**Texto selecionado:**
José Rocha Filho
É
possível resumir a vida profissional do artista austríaco Otto Mühl -nascido em
Grodnau, em 1925- como uma sucessão interminável de escândalos. Censura,
polêmicas, perseguição judicial intermitente e, finalmente, cumprimento de pena
de reclusão por sete anos -num processo altamente politizado, que envolvia a
acusação de abuso de menores de idade e até hoje suscita debates acalorados no
mundo germânico. Eventos dessa natureza acompanham esse que é um dos mais
importantes nomes do movimento acionista vienense desde o início de sua
carreira, no início dos anos 60.
Graças
à internet, agora é possível assistir, de maneira irrestrita e gratuita, filmes
importantes e vídeos raros de Mühl, tais como “Kardinal” (“Cardeal”) (1967) ,
“Psychotic-party” (“Festa psicótica”) (1970) e “Sodoma” (1970). Tudo, graças à
iniciativa do site independente norte-americano “Ubu” (veja link no final deste
artigo). Os trabalhos, geralmente restritos a circuitos de galerias e
cinematecas, quando não simplesmente banidos por causa de seu conteúdo
geralmente bombástico ou contestatório, eram até agora de acesso
ultra-restrito.
Nos
filmes, em geral decorrentes das “ações acionistas”, é possível travar contato
com várias parafilias, com um anticlericarismo radical e com ataques diversos
ao establishment, entre outros itens de um cardápio variado de reflexões
fortemente subversivas sobre questões do pós-guerra, realizadas no ambiente
ultraconservador da Áustria dos anos 60.
Foi
somente após a liberação da prisão, em 1997, que Otto Mühl começou a receber
homenagens de peso, como a exposição individual no Museu do Louvre (2004) e uma
leitura de suas obras no Burgtheater de Viena, bem como exposições coletivas no
MoMA de New York (2006) e no K-W Instituto de arte contemporânea de Berlim
(2006).
Acionismo
contra o establishment
Otto
Mühl completou os estudos de alemão e história na Universidade de Viena, em
1952, e em 1953 entrou para a Academia de Belas Artes austríaca. 1960 é o ano
em que inicia a chamada “action painting” com pinturas materiais. Também desse
período são as esculturas de dejeto e sucata, parcialmente coloridas e
desenvolvidas tendo como elementos-base materiais naturais (areia, madeira e
pedra, por exemplo).

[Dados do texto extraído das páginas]

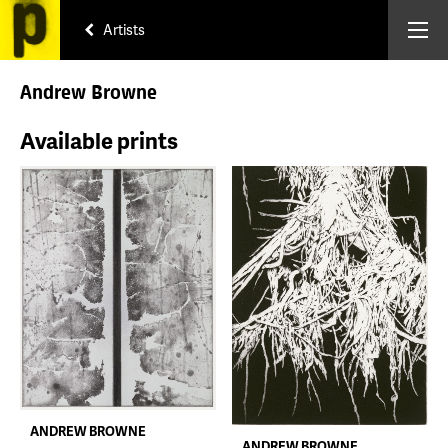
Artists
Andrew Browne
Available prints
ANDREW BROWNE
ANDREW BROWNE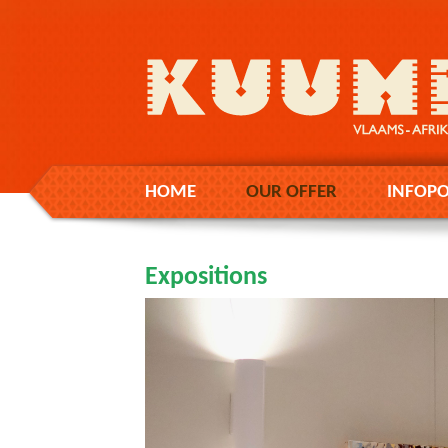
HOME
OUR OFFER
INFOPO
Expositions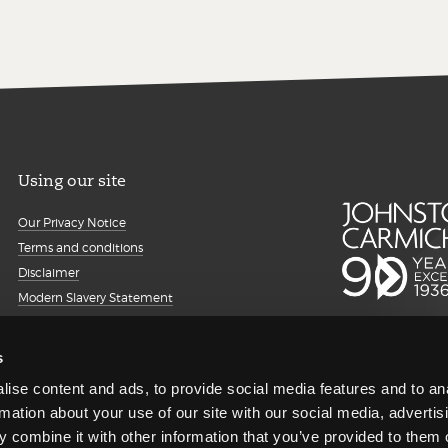
Using our site
Our Privacy Notice
Terms and conditions
Disclaimer
Modern Slavery Statement
Details about cookies
Accessibility
s
Sitemap
ise content and ads, to provide social media features and to an
Client portal
rmation about your use of our site with our social media, advertis
Transparency Report
 combine it with other information that you’ve provided to them o
Regulatory information and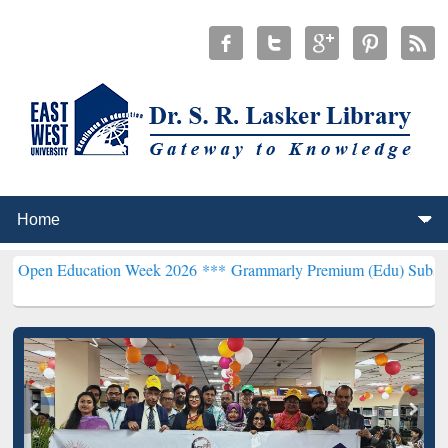
ucation Week 2026 ***
Grammarly Premium (Edu) Subscription thro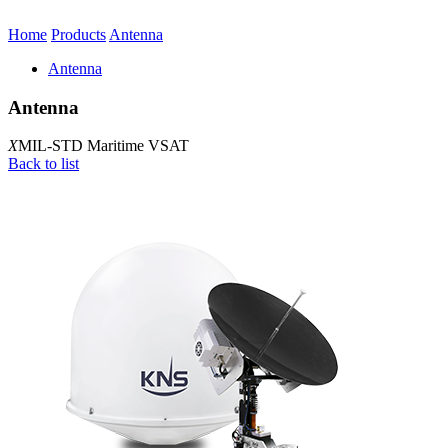
Home
Products
Antenna
Antenna
Antenna
X
MIL-STD Maritime VSAT
Back to list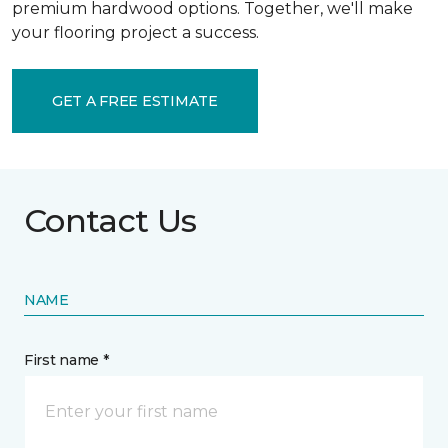
premium hardwood options. Together, we'll make
your flooring project a success.
GET A FREE ESTIMATE
Contact Us
NAME
First name *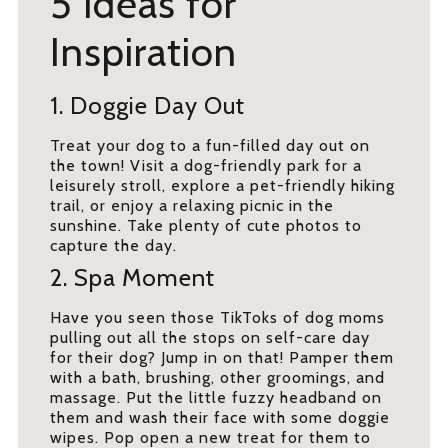
5 Ideas for
Inspiration
1. Doggie Day Out
Treat your dog to a fun-filled day out on
the town! Visit a dog-friendly park for a
leisurely stroll, explore a pet-friendly hiking
trail, or enjoy a relaxing picnic in the
sunshine. Take plenty of cute photos to
capture the day.
2. Spa Moment
Have you seen those TikToks of dog moms
pulling out all the stops on self-care day
for their dog? Jump in on that! Pamper them
with a bath, brushing, other groomings, and
massage. Put the little fuzzy headband on
them and wash their face with some doggie
wipes. Pop open a new treat for them to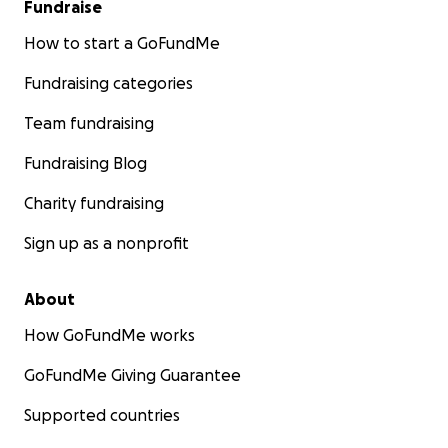
Fundraise
How to start a GoFundMe
Fundraising categories
Team fundraising
Fundraising Blog
Charity fundraising
Sign up as a nonprofit
About
How GoFundMe works
GoFundMe Giving Guarantee
Supported countries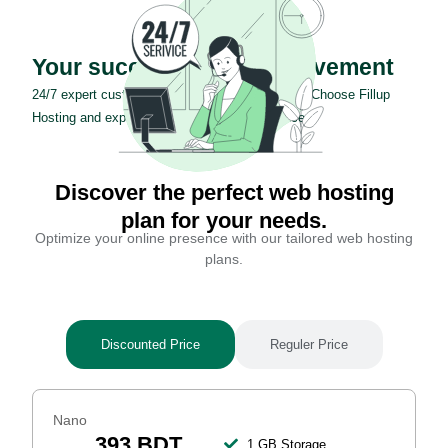
Your success is our achievement
24/7 expert customer support for your success. Choose Fillup
Hosting and experience exceptional assistance.
Discover the perfect web hosting
plan for your needs.
Optimize your online presence with our tailored web hosting
plans.
Discounted Price
Reguler Price
Nano
393 BDT
1 GB Storage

**Ações a realizar:**
#1 Segundo o texto sobre Otto Mühl, em que ano ele entrou para a Academia de Belas Artes austríaca?
#2 Copie fielmente, do texto sobre Otto Mühl, tudo o que vai de "José Rocha Filho" até "início dos anos 60.".
#3 Prossiga o texto sobre Otto Mühl a partir do ponto em que ele termina.
Os dados não têm relação com o texto sobre Otto Mühl.

**Lista de respostas:**
#1 Em 1953.

#2
José Rocha Filho
É
possível resumir a vida profissional do artista austríaco Otto Mühl -nascido em
Grodnau, em 1925- como uma sucessão interminável de escândalos. Censura,
polêmicas, perseguição judicial intermitente e, finalmente, cumprimento de pena
de reclusão por sete anos -num processo altamente politizado, que envolvia a
acusação de abuso de menores de idade e até hoje suscita debates acalorados no
mundo germânico. Eventos dessa natureza acompanham esse que é um dos mais
importantes nomes do movimento acionista vienense desde o início de sua
carreira, no início dos anos 60.

#3
Em
1962 dá-se o encontro histórico de Mühl com Hermann Nitsch e Adolf Frohner, no
Perinetkeller, em Viena. O encontro mudaria o rumo das artes na Áustria e, em
seguida, transformaria o Acionismo vienense num movimento de caráter
internacional. Já em 1963 acontecem as primeiras performances (ou ações
públicas) do grupo, descritas como “a celebração de um naturalismo psicofísico”,
no que foi o primeiro ato público do Acionismo vienense.
A
ação constituía em um armário de cozinha abarrotado de geléia e farinha, jogado
numa rua, enquanto um corpo feminino era literalmente bezuntado com a mistura
dos componentes que estavam dentro do móvel. O ato foi prontamente interrompido
pela polícia, por distúrbio da ordem pública, e acabou por levar Mühl e Nitsch
a passarem por uma temporada de duas semanas de detenção. Foi a primeira de uma
seqüência de prisões e problemas judiciais na vida de Otto Mühl.
Até
essa época, as ações eram basicamente trabalhadas por meio do método chamado
“Objektcollage”, que envolvia pouco ou quase nenhum contato direto com o corpo
humano (quando havia, geralmente acontecia de maneira periférica, como no caso
da ação de 1963). A partir de 1966 começa uma cooperação estreita entre Mühl e
o acionista Günther Brus. O corpo humano passa a ser entendido não só como
material pertinente às ações, mas também como parte essencial dessas. Desde
então, é possível acompanhar o nascimento das chamadas “ações totais”.
Na
ação “Arte e Revolução”, de 1968, que aconteceu no auditório principal da
Universidade de Viena, Mühl acabou detido e condenado a dois meses de prisão em
decorrência do trato indecoroso com símbolos nacionais da Áustria, além de
perturbação da ordem pública. Durante essa ação, Mühl, juntamente com Peter
Weibel e Oswald Wiener, se lambuzavam com seus próprios excrementos, enquanto
se masturbavam e cantavam o hino nacional da Áustria.
Em
setembro de 1968, Mühl se envolve em novo escândalo, dessa vez tendo feito uma
ação que envolvia a urina como elemento principal. A chamada “Pissaktion”
aconteceu em Munique e também despertou imediatamente o interesse da polícia
local.
A
essa altura, o teor e o alcance das ações já haviam ultrapassado as fronteiras
da Áustria, e o nome Otto Mühl, bem como a sua arte, já estavam ligados de
maneira permanente a temas que eram desconfortáveis às sociedades capitalistas
pós-industriais. Essas nações, comprometidas desde os anos 50, acima de tudo,
com a implantação e a difusão do Estado de Bem-Estar Social, precisavam evitar
a todo custo qualquer ato que questionasse essa ordem.
No
final de 1969, Mühl promoveu um outro escândalo. Na ação “Stille Nacht” (Noite
feliz), um porco foi dilacerado, e seu sangue, bem como outros materiais (urina
e excrementos), eram atirados ao corpo de uma mulher nua, enquanto canções
tradicionais de Natal eram entoadas num sistema de som.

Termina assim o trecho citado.